Lebanon has resumed "interactions" with the International Monetary Fund with a view to agreeing a recovery program that can harness international support, the government said on Monday.
Lebanon is also fully committed to a transparent and equitable debt restructuring process and welcomes bondholder interest in taking part in the process, the finance ministry said in a statement.
"The government reiterates its commitment to a fair and comprehensive solution for all creditors and will engage ... in good faith discussions with all its creditors as early as practicable," it said.
Lebanon has been in deep financial crisis since late 2019, since then the currency has lost some 90 percent of its value, poverty has soared, and the banking system has been paralysed.

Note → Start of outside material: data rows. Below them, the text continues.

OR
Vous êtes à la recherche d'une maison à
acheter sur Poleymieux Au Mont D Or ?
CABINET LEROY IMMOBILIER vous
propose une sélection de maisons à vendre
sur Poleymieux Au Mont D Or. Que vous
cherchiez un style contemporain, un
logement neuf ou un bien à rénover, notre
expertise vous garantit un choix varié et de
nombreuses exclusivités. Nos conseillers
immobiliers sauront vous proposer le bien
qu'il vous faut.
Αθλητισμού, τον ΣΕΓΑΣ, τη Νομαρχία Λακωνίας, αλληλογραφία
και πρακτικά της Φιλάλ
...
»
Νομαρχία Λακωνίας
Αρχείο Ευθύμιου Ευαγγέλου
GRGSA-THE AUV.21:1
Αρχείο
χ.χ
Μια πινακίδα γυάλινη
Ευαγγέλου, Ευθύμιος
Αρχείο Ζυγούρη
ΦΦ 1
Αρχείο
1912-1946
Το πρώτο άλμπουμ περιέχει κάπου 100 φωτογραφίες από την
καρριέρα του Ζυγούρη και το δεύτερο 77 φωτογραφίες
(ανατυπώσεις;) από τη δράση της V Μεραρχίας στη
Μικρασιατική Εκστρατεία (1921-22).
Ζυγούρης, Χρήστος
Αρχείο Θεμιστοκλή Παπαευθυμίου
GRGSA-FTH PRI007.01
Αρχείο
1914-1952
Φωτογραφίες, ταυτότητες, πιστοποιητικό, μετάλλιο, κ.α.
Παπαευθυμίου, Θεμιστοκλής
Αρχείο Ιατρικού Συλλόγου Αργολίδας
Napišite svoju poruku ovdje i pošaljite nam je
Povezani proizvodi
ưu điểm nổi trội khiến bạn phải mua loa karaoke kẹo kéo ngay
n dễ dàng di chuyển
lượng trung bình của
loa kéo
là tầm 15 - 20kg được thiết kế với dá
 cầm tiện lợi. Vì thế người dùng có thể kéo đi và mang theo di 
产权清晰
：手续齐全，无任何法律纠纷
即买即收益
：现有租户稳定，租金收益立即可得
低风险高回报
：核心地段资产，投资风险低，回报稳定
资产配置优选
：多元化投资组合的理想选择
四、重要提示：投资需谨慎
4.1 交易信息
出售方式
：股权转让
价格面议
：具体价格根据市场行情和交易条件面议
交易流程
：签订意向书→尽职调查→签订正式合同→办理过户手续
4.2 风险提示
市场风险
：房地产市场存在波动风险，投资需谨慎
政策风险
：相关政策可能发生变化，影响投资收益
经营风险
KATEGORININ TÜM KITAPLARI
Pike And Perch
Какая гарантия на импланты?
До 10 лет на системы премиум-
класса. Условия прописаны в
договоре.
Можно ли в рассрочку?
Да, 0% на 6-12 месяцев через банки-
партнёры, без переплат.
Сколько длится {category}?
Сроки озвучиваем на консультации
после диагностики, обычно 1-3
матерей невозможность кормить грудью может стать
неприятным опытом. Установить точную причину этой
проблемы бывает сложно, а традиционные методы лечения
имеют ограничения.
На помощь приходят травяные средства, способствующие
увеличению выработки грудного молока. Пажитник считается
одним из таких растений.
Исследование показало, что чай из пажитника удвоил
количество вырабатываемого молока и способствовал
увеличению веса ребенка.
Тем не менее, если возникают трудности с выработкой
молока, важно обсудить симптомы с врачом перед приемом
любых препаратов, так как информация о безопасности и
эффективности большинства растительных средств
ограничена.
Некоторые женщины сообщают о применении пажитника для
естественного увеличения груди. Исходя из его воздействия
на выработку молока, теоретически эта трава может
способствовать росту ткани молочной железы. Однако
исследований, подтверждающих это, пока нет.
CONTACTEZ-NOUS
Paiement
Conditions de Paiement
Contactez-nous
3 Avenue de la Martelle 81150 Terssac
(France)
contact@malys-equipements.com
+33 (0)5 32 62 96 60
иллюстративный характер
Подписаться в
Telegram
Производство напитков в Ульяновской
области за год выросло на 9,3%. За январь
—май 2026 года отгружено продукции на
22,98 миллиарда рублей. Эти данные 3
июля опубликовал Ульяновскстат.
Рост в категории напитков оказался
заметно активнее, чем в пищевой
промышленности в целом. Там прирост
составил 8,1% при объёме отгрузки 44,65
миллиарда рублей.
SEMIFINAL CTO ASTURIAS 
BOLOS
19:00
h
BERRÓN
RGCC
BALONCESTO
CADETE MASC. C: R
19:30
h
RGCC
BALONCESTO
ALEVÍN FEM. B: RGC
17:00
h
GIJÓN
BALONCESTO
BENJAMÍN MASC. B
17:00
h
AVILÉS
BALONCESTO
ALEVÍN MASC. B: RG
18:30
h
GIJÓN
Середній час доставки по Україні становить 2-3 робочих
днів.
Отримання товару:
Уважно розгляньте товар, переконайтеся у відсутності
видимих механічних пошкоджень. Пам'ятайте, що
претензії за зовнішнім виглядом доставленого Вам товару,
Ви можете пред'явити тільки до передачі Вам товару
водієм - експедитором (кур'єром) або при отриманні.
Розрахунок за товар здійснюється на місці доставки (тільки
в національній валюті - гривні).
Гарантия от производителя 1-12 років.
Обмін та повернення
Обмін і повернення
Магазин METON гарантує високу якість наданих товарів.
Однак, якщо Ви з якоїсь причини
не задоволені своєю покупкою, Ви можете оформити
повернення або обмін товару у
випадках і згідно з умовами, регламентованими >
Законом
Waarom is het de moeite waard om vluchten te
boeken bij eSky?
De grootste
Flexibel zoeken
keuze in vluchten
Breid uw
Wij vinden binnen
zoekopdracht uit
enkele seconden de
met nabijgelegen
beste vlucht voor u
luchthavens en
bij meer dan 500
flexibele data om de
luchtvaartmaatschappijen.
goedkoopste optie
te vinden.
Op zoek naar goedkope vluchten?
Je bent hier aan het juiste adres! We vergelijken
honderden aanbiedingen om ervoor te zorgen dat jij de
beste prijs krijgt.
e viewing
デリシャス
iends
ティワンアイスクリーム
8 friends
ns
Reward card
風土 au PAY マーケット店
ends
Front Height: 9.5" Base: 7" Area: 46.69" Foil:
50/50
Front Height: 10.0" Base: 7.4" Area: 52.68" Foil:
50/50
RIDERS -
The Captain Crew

Beirut defaulted on its sovereign debt in March 2020, saying it needed the foreign currency reserves to meet basic needs.
There was no immediate comment from the IMF, which has previously said it has had courtesy calls with members of Prime Minister Najib Mikati's government and stands ready to engage.
An adviser to the Association of Banks in Lebanon who requested anonymity said: "We welcome the government's commitment to good faith negotiations and look forward to engaging".
An IMF program is widely seen as the only way Lebanon can obtain help from foreign donors who want the government to carry out reforms to tackle the root causes of the crisis, including state corruption and waste.
IMF talks broke down last year largely because Lebanon's banking system and politicians couldn't agree with the previous government on the scale of the losses in the financial system.
Agreement in Lebanon on the losses is the starting point for more IMF talks, economists say.
The economy minister has said the banking sector, central bank and other players in the financial system are working to agree on the size of the losses and how they should be distributed.
Lazard, which helped Lebanon draft last year's disputed recovery plan, has been asked to resume its role as adviser in preparation for the resumption of IMF talks.
The previous plan identified a $90 billion hole in the financial system - a figure endorsed by the IMF.
The government has formed an IMF negotiation team led by Deputy Prime Minister Saade Chami and including the ministers finance, economy and trade, and the central bank governor.
Lebanon's foreign debt holders, including some of the world's biggest investment funds, have urged it to begin debt restructuring talks as soon as possible.